Узнав, что Дмитрий – новый прораб, которому надо сдать дела, Евгений иронически улыбнулся, протянул Дмитрию теплую сильную ладонь, пристально посмотрел в глаза.

– Ну, пойдем ко мне, поговорим.

XI

Они зашли в самый дальний вагончик, который почти полностью занимал мастер.

– Значит, завтра Боря Аркадьевич потребует с меня еще одну объяснительную, – сказал Женя, продолжая иронически улыбаться. – А я начал было к охоте готовиться. Тут кабанов уйма! Зайцы – это так, для проверки глаза. Думал охотничью свору собрать, собачек уже присмотрел. Порохом запасся, патронами… Ах, Боря Аркадьевич!

– Кайтанов здесь ни при чем, – отвечал Дмитрий. – У меня прямое распоряжение Умарова.

– Ладно, черт с ними со всеми.

Он подошел к шкафчику, достал из него пачку сигарет. В глубине Дмитрий разглядел еще одно ружье, куртку, охотничьи сапоги.
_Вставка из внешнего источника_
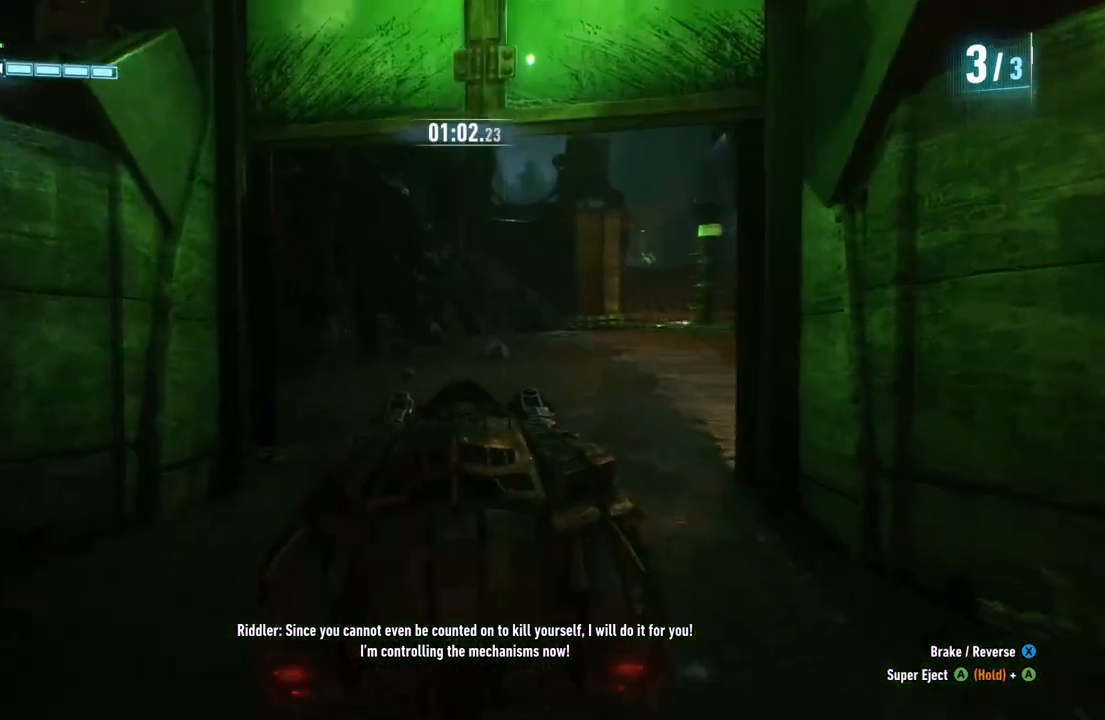
{"buttons": ["R2"], "left_stick": "up", "right_stick": "center", "events": [[267, "left_stick", "up"], [300, "Y", "down"], [483, "Y", "up"]]}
В отделении царил беспорядок. По дивану и шкафчику были раскиданы папки, бланки, справочники, листы проекта. Одеяло наполовину сползло на пол. Рядом с подсвечником стояла поллитровая банка, полная окурков. Стол был усеян пеплом.

Закурив, Женя спросил:

– А тебя сюда за что?

– Не понял.

– Чего тут понимать! Наш участок – место ссылки, – пояснил тот. – Из ИТР здесь только двое по собственной воле. Дядя Боря и Измогилов. Ну, Измогилов – человек без претензий, с него и взятки гладки. А дядя Боря как истинный Цезарь считает, что лучше быть первым в деревне, чем десятым или двадцатым в городе, то бишь в мехколонне. Механик Сумароков – горький пьяница. Когда-то был начальником участка, потом скатился, только здесь пока держится. Самусенко – темная лошадка. Говорят, попался на разных делишках, но шкуру ему спасли с условием, что отмываться он будет в Райцентре.

Похоже, мастеру давно хотелось выговориться.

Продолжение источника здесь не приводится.